==== Provided text

Over the past several years, public sector defined benefit retirement plans have been receiving a great deal of attention. Some significant reasons for the increased attention may include:

  • The aging of the U.S. population and a greater focus on financial security in retirement;
  • growing criticism of public sector retirement plans by think tanks and other ideological organizations; and
  • periods of dwindling tax revenue and reductions in state and federal revenue sharing have put tremendous pressure on governmental budgets making it difficult for employers to contribute the full actuarially determined amounts to their retirement plans.

Public sector retirement plan governance is a responsibility shared by several stakeholders, including the retirement system board of trustees. The retirement board of trustees are fiduciaries tasked primarily with retirement system administration. With the increased focus on public plans, there is a heightened awareness of the need for due diligence on the part of retirement plan trustees in performing their fiduciary duties. Trustees have a duty to select plan service providers prudently, and once selected, to monitor the quality of their work.

This article discusses actuarial audits as a due diligence tool for plan trustees to help manage retirement plan risk. High quality actuarial work can do much to ensure the long-term financial strength of a retirement plan. Similarly, low quality actuarial work, when left undiscovered, can undermine a plan’s financial security in a relatively short time period.

What is an Actuarial Audit?

========
==== Data supplied

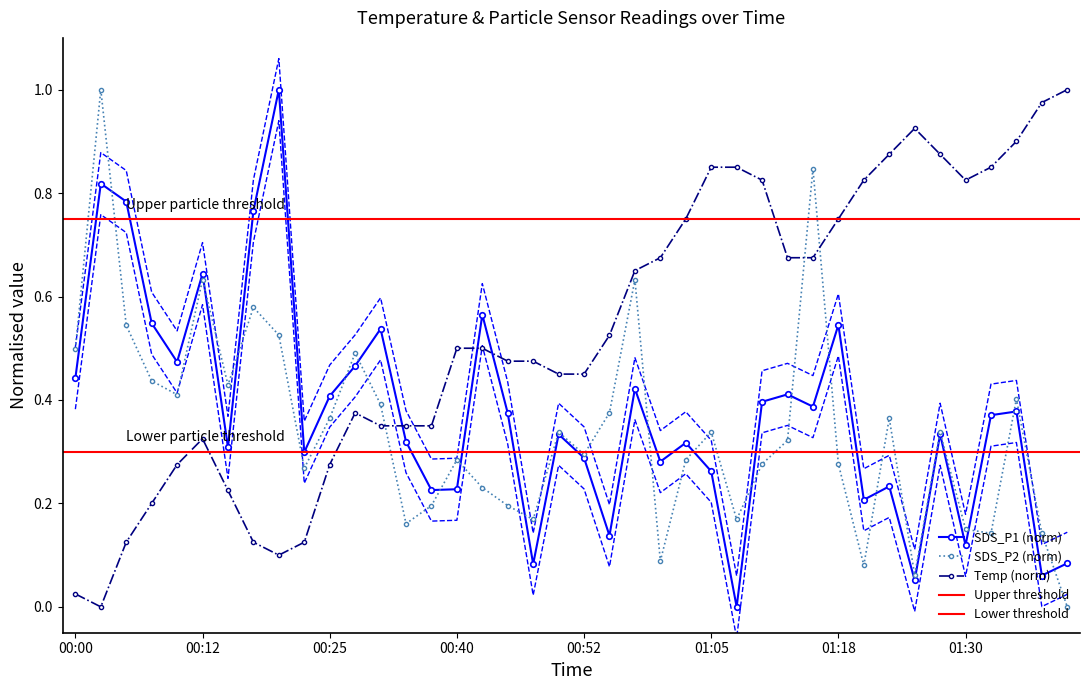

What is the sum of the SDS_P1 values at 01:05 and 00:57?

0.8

========
==== Data supplied

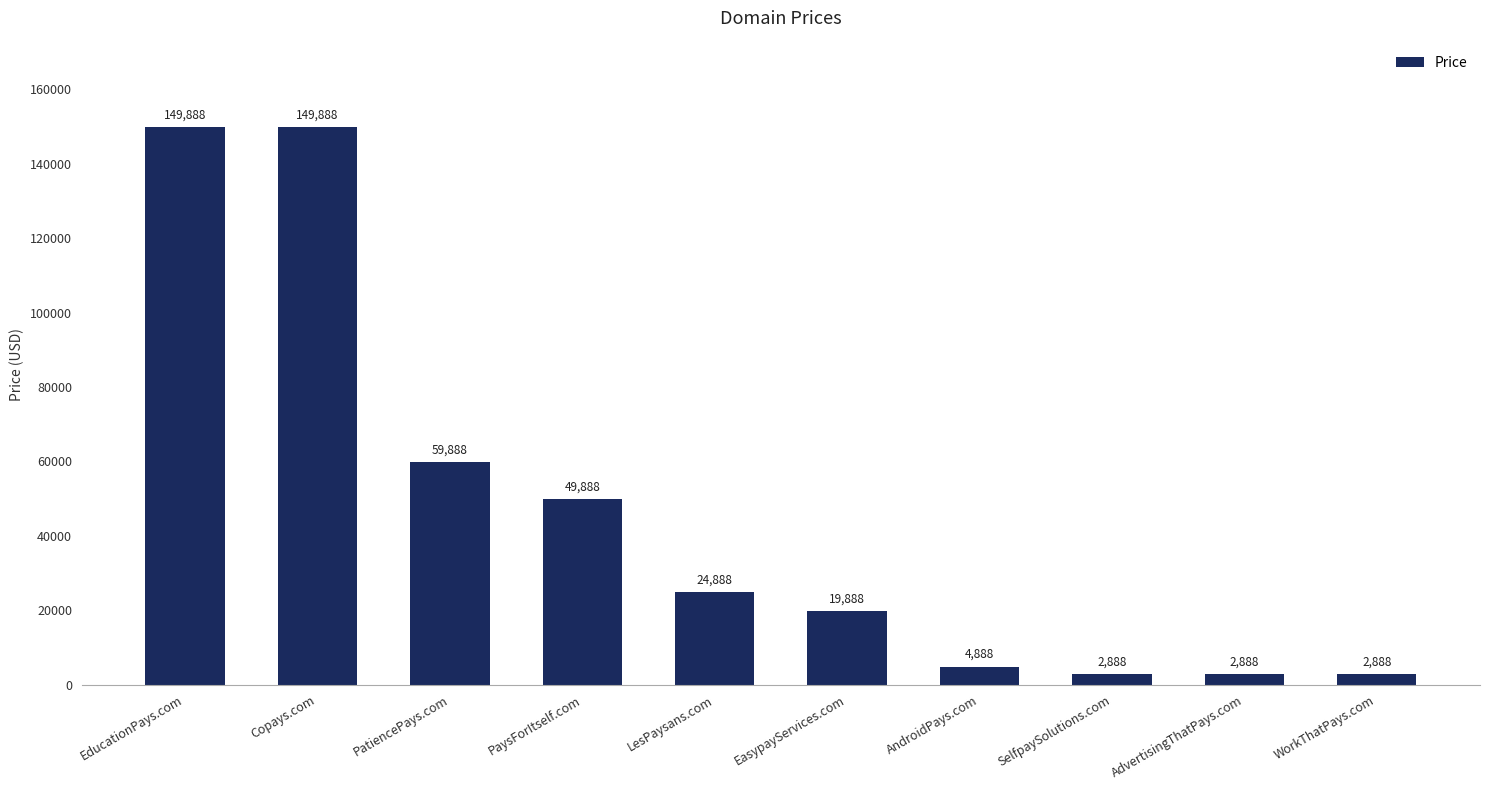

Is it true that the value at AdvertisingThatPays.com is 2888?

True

========

Required action:
Revise the stretch of the passage on public sector retirement plans from "This article discusses" through "an Actuarial Audit?", writing "financial stability" in place of "financial strength". The data are separate material and have no connection to the passage on public sector retirement plans.

Expected output:
This article discusses actuarial audits as a due diligence tool for plan trustees to help manage retirement plan risk. High quality actuarial work can do much to ensure the long-term financial stability of a retirement plan. Similarly, low quality actuarial work, when left undiscovered, can undermine a plan’s financial security in a relatively short time period.

What is an Actuarial Audit?